College Board revises AP exams


Photo by Sasha Kek

A student looks on the College Board website for updates on AP exams. “I look at College Board videos [to study for the exam], which help when I can't contact my teacher or just want to get more information on a certain topic," Ratana Khek, sophomore AP European History and Computer Science student, said.

Sasha Kek, Staff Writer

The College Board has revamped AP exams due to the coronavirus outbreak in order for students to be able to access the exams from home between May 11 and 22.

“Given the circumstances, the College Board had to make a change [to the exam], and while a 45-minute test will never assess the same as the original exam, at least they chose the type of prompt that best reflects the broader skills of AP Language and Composition,” Joe May, AP Language and Composition teacher, said. “It will show [the students’] abilities to closely read, analyze rhetorical design and situation, and compose with a sense of purpose.”

With the shortening of the original exam, May says he has had to adapt his teaching since class discussions can not be held daily.

“I am creating tutorials and discussions based on previously released AP essay questions,” May said. “The students outline or compose an essay, review College Board responses, [then] we discuss what works and does not and I try to give them as much feedback as possible.”

May’s students are like so many AP students who use the College Board resources as a way to prepare for the exam.
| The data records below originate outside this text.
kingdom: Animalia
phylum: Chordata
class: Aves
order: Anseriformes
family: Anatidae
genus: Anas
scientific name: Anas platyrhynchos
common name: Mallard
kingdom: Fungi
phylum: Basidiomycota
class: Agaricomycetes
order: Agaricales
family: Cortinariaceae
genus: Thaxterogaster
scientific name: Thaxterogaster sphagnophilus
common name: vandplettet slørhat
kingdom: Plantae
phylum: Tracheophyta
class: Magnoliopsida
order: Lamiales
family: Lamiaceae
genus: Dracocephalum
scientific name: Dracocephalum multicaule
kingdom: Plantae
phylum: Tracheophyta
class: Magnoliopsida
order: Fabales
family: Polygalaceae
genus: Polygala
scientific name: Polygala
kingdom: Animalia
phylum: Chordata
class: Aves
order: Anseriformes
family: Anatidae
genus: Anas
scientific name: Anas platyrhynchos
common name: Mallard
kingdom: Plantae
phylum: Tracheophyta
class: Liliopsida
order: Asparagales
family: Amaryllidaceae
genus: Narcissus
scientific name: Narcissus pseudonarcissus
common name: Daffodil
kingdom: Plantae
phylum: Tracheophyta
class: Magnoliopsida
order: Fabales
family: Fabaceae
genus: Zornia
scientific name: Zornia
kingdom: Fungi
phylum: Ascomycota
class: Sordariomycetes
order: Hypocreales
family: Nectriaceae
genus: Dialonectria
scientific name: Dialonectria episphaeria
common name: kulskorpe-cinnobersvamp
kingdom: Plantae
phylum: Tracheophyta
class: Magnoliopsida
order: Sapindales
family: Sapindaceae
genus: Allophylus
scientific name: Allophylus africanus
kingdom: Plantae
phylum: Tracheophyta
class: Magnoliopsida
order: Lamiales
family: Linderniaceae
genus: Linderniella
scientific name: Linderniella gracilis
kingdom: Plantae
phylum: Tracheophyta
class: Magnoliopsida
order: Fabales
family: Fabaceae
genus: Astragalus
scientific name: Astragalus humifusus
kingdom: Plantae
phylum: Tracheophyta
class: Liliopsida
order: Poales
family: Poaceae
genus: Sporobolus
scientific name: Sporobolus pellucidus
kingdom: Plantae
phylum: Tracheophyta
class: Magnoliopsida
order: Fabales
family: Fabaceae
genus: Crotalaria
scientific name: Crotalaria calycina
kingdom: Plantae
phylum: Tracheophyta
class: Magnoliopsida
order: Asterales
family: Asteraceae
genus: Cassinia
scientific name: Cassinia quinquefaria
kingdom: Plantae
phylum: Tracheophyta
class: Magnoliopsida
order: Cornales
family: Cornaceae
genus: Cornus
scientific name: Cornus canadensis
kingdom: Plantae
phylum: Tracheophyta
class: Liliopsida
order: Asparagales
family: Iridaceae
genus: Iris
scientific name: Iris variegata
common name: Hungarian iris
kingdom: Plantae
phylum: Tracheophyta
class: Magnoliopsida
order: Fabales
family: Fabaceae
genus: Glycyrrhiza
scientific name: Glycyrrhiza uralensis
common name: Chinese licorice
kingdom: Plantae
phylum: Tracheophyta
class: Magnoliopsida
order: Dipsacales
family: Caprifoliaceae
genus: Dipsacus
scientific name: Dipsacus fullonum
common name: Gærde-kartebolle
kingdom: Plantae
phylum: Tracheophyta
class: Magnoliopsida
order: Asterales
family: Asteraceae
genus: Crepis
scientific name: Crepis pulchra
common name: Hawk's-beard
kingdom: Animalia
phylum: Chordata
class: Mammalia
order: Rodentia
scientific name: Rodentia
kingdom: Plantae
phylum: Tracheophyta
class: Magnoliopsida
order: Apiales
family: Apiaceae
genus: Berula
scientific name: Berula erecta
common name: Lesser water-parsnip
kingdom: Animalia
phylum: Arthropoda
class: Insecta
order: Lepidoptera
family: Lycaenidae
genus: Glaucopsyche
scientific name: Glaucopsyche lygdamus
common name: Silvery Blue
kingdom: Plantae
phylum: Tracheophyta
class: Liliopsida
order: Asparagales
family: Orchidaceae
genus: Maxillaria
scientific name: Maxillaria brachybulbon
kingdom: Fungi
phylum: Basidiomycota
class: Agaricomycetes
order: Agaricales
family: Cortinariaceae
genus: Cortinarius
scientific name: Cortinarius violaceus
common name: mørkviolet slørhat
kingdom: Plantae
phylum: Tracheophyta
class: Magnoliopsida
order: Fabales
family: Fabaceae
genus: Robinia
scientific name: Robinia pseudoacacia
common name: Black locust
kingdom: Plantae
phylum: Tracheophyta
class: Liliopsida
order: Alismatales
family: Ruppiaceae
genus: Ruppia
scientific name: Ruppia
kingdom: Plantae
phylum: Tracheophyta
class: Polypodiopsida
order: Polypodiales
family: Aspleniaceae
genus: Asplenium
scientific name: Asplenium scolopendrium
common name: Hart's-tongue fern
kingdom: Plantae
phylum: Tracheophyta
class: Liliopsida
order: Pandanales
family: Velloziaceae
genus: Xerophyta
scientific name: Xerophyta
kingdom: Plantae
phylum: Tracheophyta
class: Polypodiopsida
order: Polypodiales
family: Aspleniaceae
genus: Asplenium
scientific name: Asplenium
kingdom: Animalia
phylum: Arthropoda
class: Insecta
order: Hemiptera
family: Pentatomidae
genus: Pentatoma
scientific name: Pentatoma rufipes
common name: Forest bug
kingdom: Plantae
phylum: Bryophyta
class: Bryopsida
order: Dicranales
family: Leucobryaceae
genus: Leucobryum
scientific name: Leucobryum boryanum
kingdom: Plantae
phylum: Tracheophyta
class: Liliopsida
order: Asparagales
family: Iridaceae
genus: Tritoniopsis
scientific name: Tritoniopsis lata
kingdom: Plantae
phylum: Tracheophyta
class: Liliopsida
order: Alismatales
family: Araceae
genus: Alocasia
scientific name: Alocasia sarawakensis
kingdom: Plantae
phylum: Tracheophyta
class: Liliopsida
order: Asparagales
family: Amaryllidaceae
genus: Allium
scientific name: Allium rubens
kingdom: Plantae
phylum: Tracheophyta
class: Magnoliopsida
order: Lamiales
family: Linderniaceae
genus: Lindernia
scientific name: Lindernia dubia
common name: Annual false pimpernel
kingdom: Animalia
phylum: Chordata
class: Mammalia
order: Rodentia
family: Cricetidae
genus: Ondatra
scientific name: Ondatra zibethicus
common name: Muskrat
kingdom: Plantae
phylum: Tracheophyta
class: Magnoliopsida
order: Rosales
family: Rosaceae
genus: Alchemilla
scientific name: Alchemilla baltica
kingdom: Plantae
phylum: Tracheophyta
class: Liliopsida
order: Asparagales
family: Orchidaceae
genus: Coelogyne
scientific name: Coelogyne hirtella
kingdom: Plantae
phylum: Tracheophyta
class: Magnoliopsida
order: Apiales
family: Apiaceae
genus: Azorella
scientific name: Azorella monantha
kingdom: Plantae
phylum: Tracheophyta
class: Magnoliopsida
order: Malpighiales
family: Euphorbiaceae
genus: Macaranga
Ratana Khek, sophomore AP European History and Computer Science student, plans to use College Board resources and materials teachers post on Canvas for studying.

“Many teachers already had reviews and other activities that they transitioned into eLearning-type of activities, [and] I was planning on depending on those, so studying is about the same despite the change in the situation,” Khek said. “Though I do look to the College Board videos as an ability for me to seek help, they are limited, but I see them as a benefit since before I wouldn’t look into other sources for study material.”

Along with a new form of studying for the test, Khek says the new exam will be “easier to score high in due to limited material being covered,” but it will not fully measure his abilities in his AP Computer Science class.

“I was looking forward to my CS test since I was pretty confident in my ability to score high, [but] with the changes to that test, I feel like my full ability isn’t getting its full recognition and I lose valuable class material that is no longer covered,” Khek said. “Since I plan on going the computer science route, the information I miss is a big setback in my learning.”

Although there is less material students will be assessed on, May is concerned with any technological issues since students will be taking AP exams through a secure browser.

“I worry about the hiccups that always come with new technology and I worry what the students may lose by no longer receiving as much face to face instruction,” May said, “[but] I think my students were already well prepared for the skills [on the exam]. Having an extra month and a half to prepare just for the analysis should further bolster their performance.”